Biglaw partner disbarred over $1-million misappropriation to fund gambling
Calgary-based Bennett Jones LLP partner Gregory Liakopoulos hoped for a ‘big score’ to repay the trust funds
The Law Society of Alberta has disbarred a former Calgary partner with Bennett Jones LLP after finding he misappropriated just over $1 million from a trust to feed his gambling habit.
According to the disciplinary hearing committee report, Gregory Liakopoulos, who practised real property and commercial law, transferred the money to his own numbered company while acting as the sole trustee of the trust set up for the benefit of a British Virgin Islands company with real estate interests in Quebec.
Although the transfers were characterized as a secured loan, Liakopoulos later told law society investigators that the money was intended to cover his personal debts and fund his future gambling. His plan to repay, he explained, was based on a “big score,” winning the lottery or a bail out by his family.
“None of these was a feasible, timely or secure method for repayment to the Trust,” the three-member hearing panel wrote, before finding him guilty of three professional misconduct citations.
Disbarment was the only appropriate sanction, the panel concluded:
“While the misappropriation did not occur in a direct solicitor/client relationship, the conduct strikes at the very heart of issues of integrity and honesty. Any sanction short of disbarment in this case would undermine public confidence in the profession and send an inadequate and adverse message in terms of deterrence to the profession as a whole,” they wrote.

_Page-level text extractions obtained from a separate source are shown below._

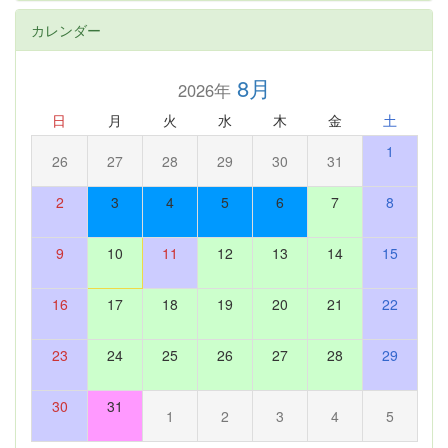
カレンダー
8月
2026年
日
月
火
水
木
金
土
1
26
27
28
29
30
31
2
3
4
5
6
7
8
9
10
11
12
13
14
15
16
17
18
19
20
21
22
23
24
25
26
27
28
29
30
31
1
2
3
4
5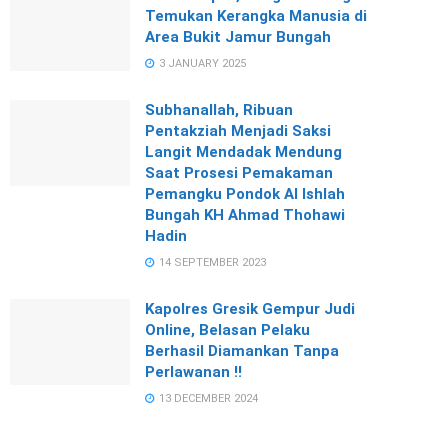
Temukan Kerangka Manusia di
Area Bukit Jamur Bungah
3 JANUARY 2025
Subhanallah, Ribuan
Pentakziah Menjadi Saksi
Langit Mendadak Mendung
Saat Prosesi Pemakaman
Pemangku Pondok Al Ishlah
Bungah KH Ahmad Thohawi
Hadin
14 SEPTEMBER 2023
Kapolres Gresik Gempur Judi
Online, Belasan Pelaku
Berhasil Diamankan Tanpa
Perlawanan !!
13 DECEMBER 2024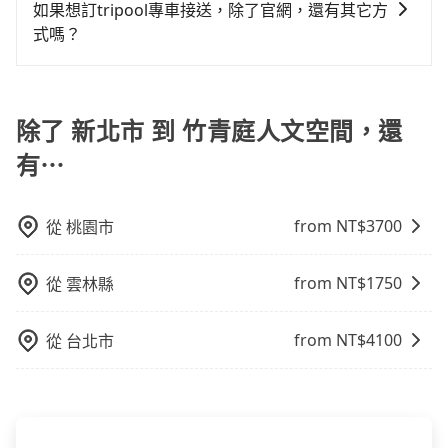
無隱藏費用，讓您可以隨時掌握交通開支。
比較寬鬆且不介意耗時轉乘可選大眾運輸或較貴的計程
如果想訂tripool專車接送，除了官網，還有其它方
車位，對於急著用車或者要載其他乘客的人來說就有不
車。 旅行人數：人數多時包車較方便舒適且每個人攤提
式嗎？
小的風險。最後，雖然路邊隨租隨還看似方便，但實際
下來的車資也比較便宜，人數少可搭乘大眾運輸或計程
使用時還是有其區域的限制，實際可停靠的地點與你的
有的！想預定行程，除了可以上tripool官網一鍵查價下
車。 時間：需在特定時間到達目的地可選包車或計程
上下車地點仍有段距離，在遇到下雨天或者載行李時，
單，且絕無隱藏費用，若您是安卓系統手機還能下載app
車，不趕時間即可選用大眾運輸。 便利性：需要便利性
就顯得非常不便。
預定。(ios系統近期即將上線，敬請期待！)
除了 新北市 到 竹青庭人文空間，還
和方便性可選包車和計程車，喜歡探險和體驗當地文化
則可搭乘大眾運輸。
有⋯
from NT$
3700
從
桃園市
from NT$
1750
從
雲林縣
from NT$
4100
從
台北市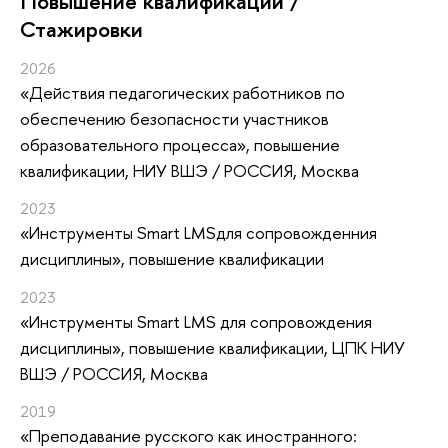
Повышение квалификации /
Стажировки
2026
«Действия педагогических работников по
обеспечению безопасности участников
образовательного процесса»
, повышение
квалификации
, НИУ ВШЭ / РОССИЯ, Москва
2023
«Инструменты Smart LMSдля сопровожденния
дисциплины»
, повышение квалификации
2023
«Инструменты Smart LMS для сопровождения
дисциплины»
, повышение квалификации
, ЦПК НИУ
ВШЭ / РОССИЯ, Москва
2019
«Преподавание русского как иностранного: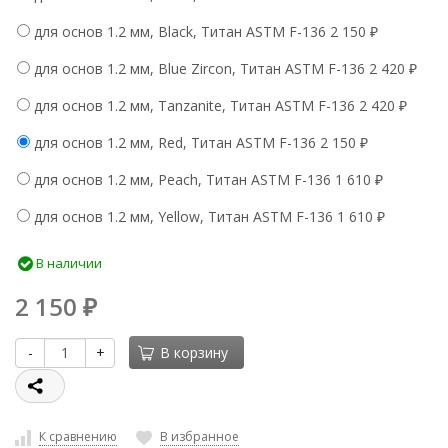
для основ 1.2 мм, Black, Титан ASTM F-136
2 150
₽
для основ 1.2 мм, Blue Zircon, Титан ASTM F-136
2 420
₽
для основ 1.2 мм, Tanzanite, Титан ASTM F-136
2 420
₽
для основ 1.2 мм, Red, Титан ASTM F-136
2 150
₽
для основ 1.2 мм, Peach, Титан ASTM F-136
1 610
₽
для основ 1.2 мм, Yellow, Титан ASTM F-136
1 610
₽
В наличии
2 150
₽
-
+
В корзину
К сравнению
В избранное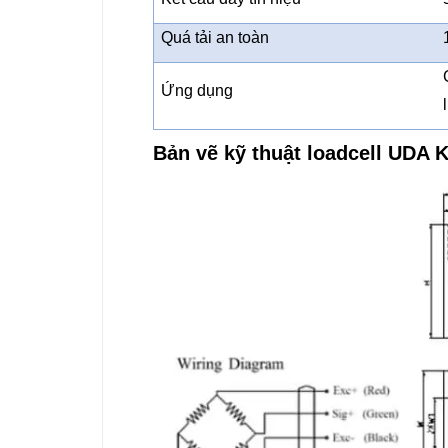
Quá tải an toàn
Ứng dụng
Bản vẽ kỹ thuật loadcell UDA K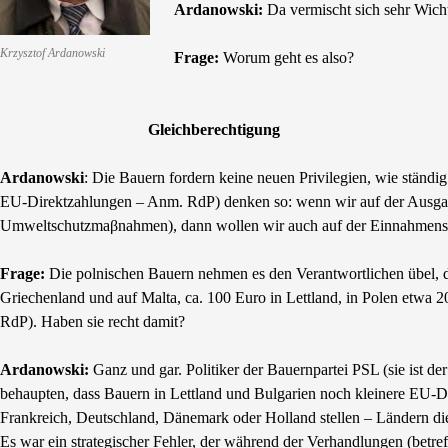
Ardanowski:
Da vermischt sich sehr Wich
Krzysztof Ardanowski
Frage:
Worum geht es also?
Gleichberechtigung
Ardanowski
: Die Bauern fordern keine neuen Privilegien, wie ständ
EU-Direktzahlungen – Anm. RdP) denken so: wenn wir auf der Ausgaben
Umweltschutzmaβnahmen), dann wollen wir auch auf der Einnahmense
Frage:
Die polnischen Bauern nehmen es den Verantwortlichen übel, da
Griechenland und auf Malta, ca. 100 Euro in Lettland, in Polen etwa 2
RdP). Haben sie recht damit?
Ardanowski:
Ganz und gar. Politiker der Bauernpartei PSL (sie ist d
behaupten, dass Bauern in Lettland und Bulgarien noch kleinere EU-D
Frankreich, Deutschland, Dänemark oder Holland stellen – Ländern die
Es war ein strategischer Fehler, der während der Verhandlungen (bet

Following his call to the bar in 1988, Liakopoulos practised at McCarthy Tétrault LLP, before making the switch to Bennett Jones just under a decade ago.

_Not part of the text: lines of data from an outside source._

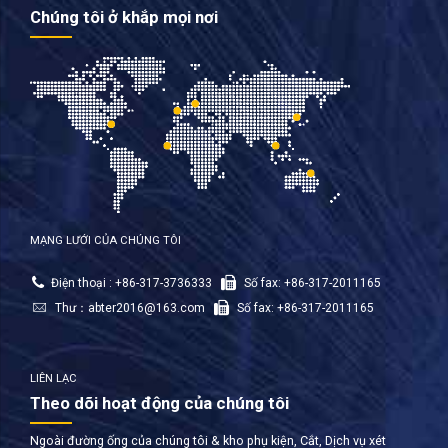
Chúng tôi ở khắp mọi nơi
MẠNG LƯỚI CỦA CHÚNG TÔI
Điện thoại : +86-317-3736333
Số fax: +86-317-2011165
Thư：
abter2016@163.com
Số fax: +86-317-2011165
LIÊN LẠC
Theo dõi hoạt động của chúng tôi
Ngoài đường ống của chúng tôi & kho phụ kiện, Cắt, Dịch vụ xét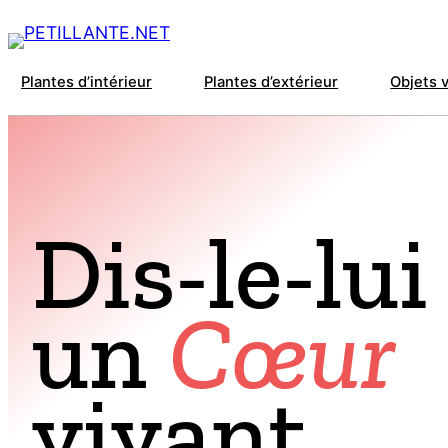
Plantes d’intérieur
Plantes d’extérieur
Objets 
Dis-le-lui
un
Cœur
vivant.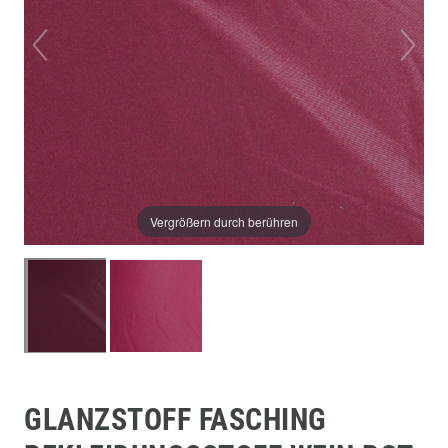
Vergrößern durch berühren
GLANZSTOFF FASCHING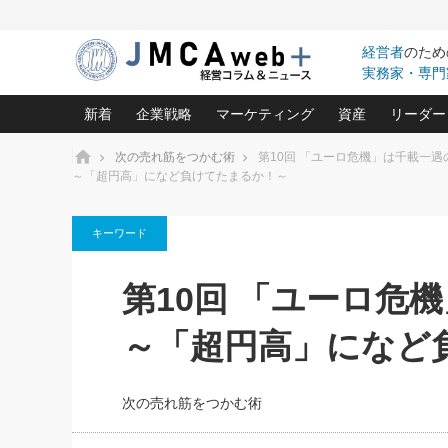
経営者
のため
実務家・専門
新着
企業戦略
マーケティング
資産
リーダー
ホーム
次の売れ筋をつかむ術
第10回 「ユーロ危機」は千載一遇
～「超円高」になど負けてたまるか！～
中小企業の「１位づくり」戦略(96)
ネット戦略成功の秘訣 圧倒的に儲か
あなたの会社と資
オンリ
利益を最大化する「業務改善」横田尚哉氏(5)
ビジネスを一瞬で制する！一流グロ
どうなる金融業界
ビジネ
キーワード
る“社長の戦略印象リスクマネジメント
(446)
強い会社を築く ビジネス・クリニック(240)
中国経済の最新動
ロングセラーの玉手箱(9)
ピョー
2026.08.7
第10回 「ユーロ危
日本レーザー「人を大切にしながら利益を上げ
事業承継の前に
第153回「内需企業があっとい
(3)
大復活＆快進撃！ユニバーサルスタ
きたいコト(12)
指導者た
う間にグローバル成長企業に」
は(5)
～「超円高」になど
FOOD & LIFE COMPANIES
武器としてのM&A入門(3)
会社と社長のため
朝礼・
2026.08.5
最高の自分を表現する 成功イメージ戦
社長のための“儲かる通販”戦略視点(151)
深読み企業分析(1
楠木建の
朝礼・会議での「社長の３分
スピーチ」ネタ帳（2026年8
酒井光雄 成功事例に学ぶ繁栄企業の
次の売れ筋をつかむ術
日号）
継続経営 百話百行(85)
次もあ
野田久美子 香港ビジネス成功法(10)
社長の口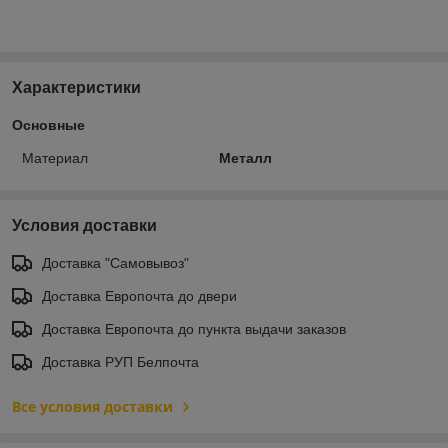
Характеристики
Основные
Материал
Металл
Условия доставки
Доставка "Самовывоз"
Доставка Европочта до двери
Доставка Европочта до пункта выдачи заказов
Доставка РУП Белпочта
Все условия доставки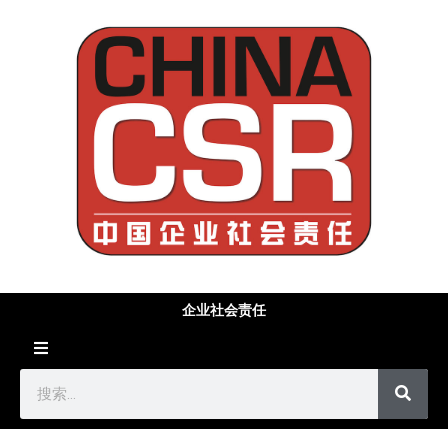
企业社会责任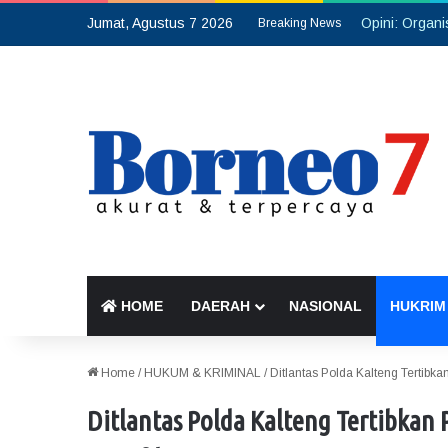
Jumat, Agustus 7 2026
Breaking News
HOME
DAERAH
NASIONAL
HUKRIM
Home
/
HUKUM & KRIMINAL
/
Ditlantas Polda Kalteng Tertibk
Ditlantas Polda Kalteng Tertibkan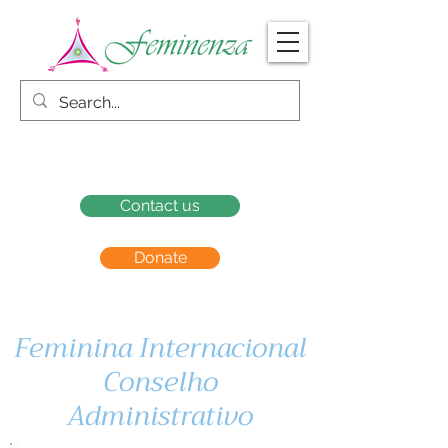
Contact us
Donate
Feminina Internacional
Conselho
Administrativo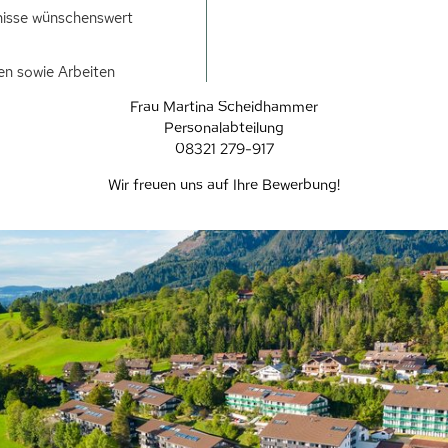
nisse wünschenswert
en sowie Arbeiten
Frau Martina Scheidhammer
Personalabteilung
08321 279-917
Wir freuen uns auf Ihre Bewerbung!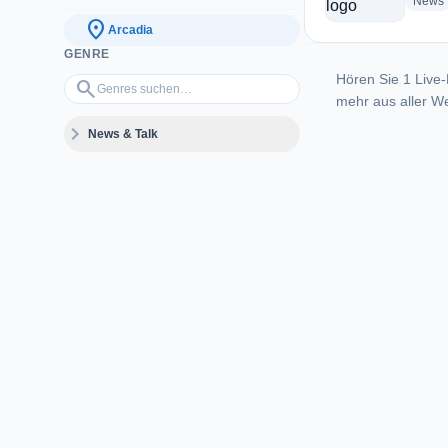
News
location_on
Arcadia
GENRE
Hören Sie 1 Live-
Genres suchen…
search
mehr aus aller We
expand_more
News & Talk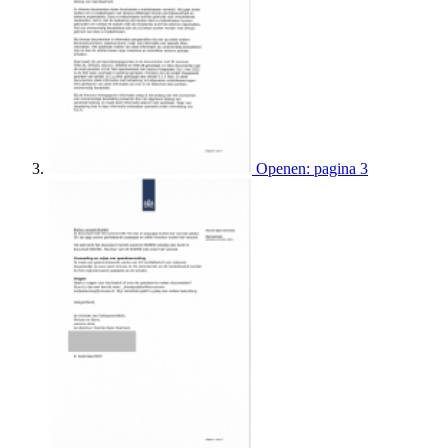
Openen: pagina 3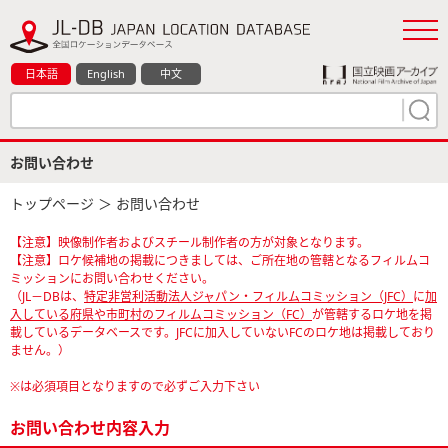
日本語
English
中文
お問い合わせ
トップページ
＞ お問い合わせ
【注意】映像制作者およびスチール制作者の方が対象となります。
【注意】ロケ候補地の掲載につきましては、ご所在地の管轄となるフィルムコ
ミッションにお問い合わせください。
（JL－DBは、
特定非営利活動法人ジャパン・フィルムコミッション（JFC）
に
加
入している府県や市町村のフィルムコミッション（FC）
が管轄するロケ地を掲
載しているデータベースです。JFCに加入していないFCのロケ地は掲載しており
ません。）
※は必須項目となりますので必ずご入力下さい
お問い合わせ内容入力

According to the ruling, Liakopoulos first took on the trustee role back in in 2006 but by 2014, discussions were underway with the BVI-based beneficiary about the distribution of its remaining balance of approximately $1.4 million.
After a prolonged period of inactivity on the file, Liakopoulos withdrew his proposed $50,000 fee for the distribution transaction in August 2016 before it had gone through, or even been agreed. Then, between October 2017 and June 2018, he transferred a further $950,000 to bank accounts for his own company.
Liakopoulos, who said he has suffered from gambling addiction for almost 20 years, told the hearing that he had convinced himself that the broad investment powers granted by the terms of the trust allowed him to make the loans to himself.
However, the panel were not convinced, noting that the trust deed required security for loans, while the only assets in Liakopoulos’ company were funds taken from the trust.
“Liakopoulos made a loan to his personal company for his own personal benefit and then sought to justify that loan to himself through a tortured reading of the Deed. In no sense could the 109 loan and security be interpreted as acceptable or permissible even within the very broad confines of the language of the Deed. The arrangement was neither prudent, reasonable or in the best interests of the Beneficiary,” the panel concluded.
Things came to a head in late June 2018 when the BVI-based beneficiary informed Liakopoulos that it was ready to go through with the distribution and dissolve the trust. A month later, the lawyer broke the bad news that the money was tied up in a “non-liquid investment," suggesting that it would need 18-24 months to realize on the investment.
However, Liakopoulos did not tell the beneficiary that he was the sole owner of the company that had borrowed the funds. By August 2018, the decision says he had self-reported to the law society, before resigning from his firm days later, at Bennett Jones’ request.
In his evidence, Liakopoulos said that he had sought professional counselling for his gambling issues around 2004 or 2005, but took no other action between then and 2015, when he approached a friend for help with financial problems caused by his addiction.
The decision says the lawyer’s gambling accelerated around 2017, and persisted via video lottery terminals after he entered a voluntary casino ban with the Alberta Gaming and Liquor Commission.
In a letter to the hearing committee, a doctor treating Liakopoulos blamed the misappropriation on the lawyer’s gambling addiction and his "being ill with Mental Health problems."
However, the panel were critical of the letter’s late disclosure immediately before the hearing began, leaving no room for cross-examination or responding medical evidence.
“Counsel for Liakopoulos argued for the Committee to take an enlightened and sympathetic view to the important issues of addiction as they affect the profession. Those are no doubt pressing issues for the profession to address, but in the context of this Hearing, neither the Committee nor the LSA were presented with cogent and persuasive medical evidence of a causal link between the misappropriation behavior and the gambling addiction,” they wrote.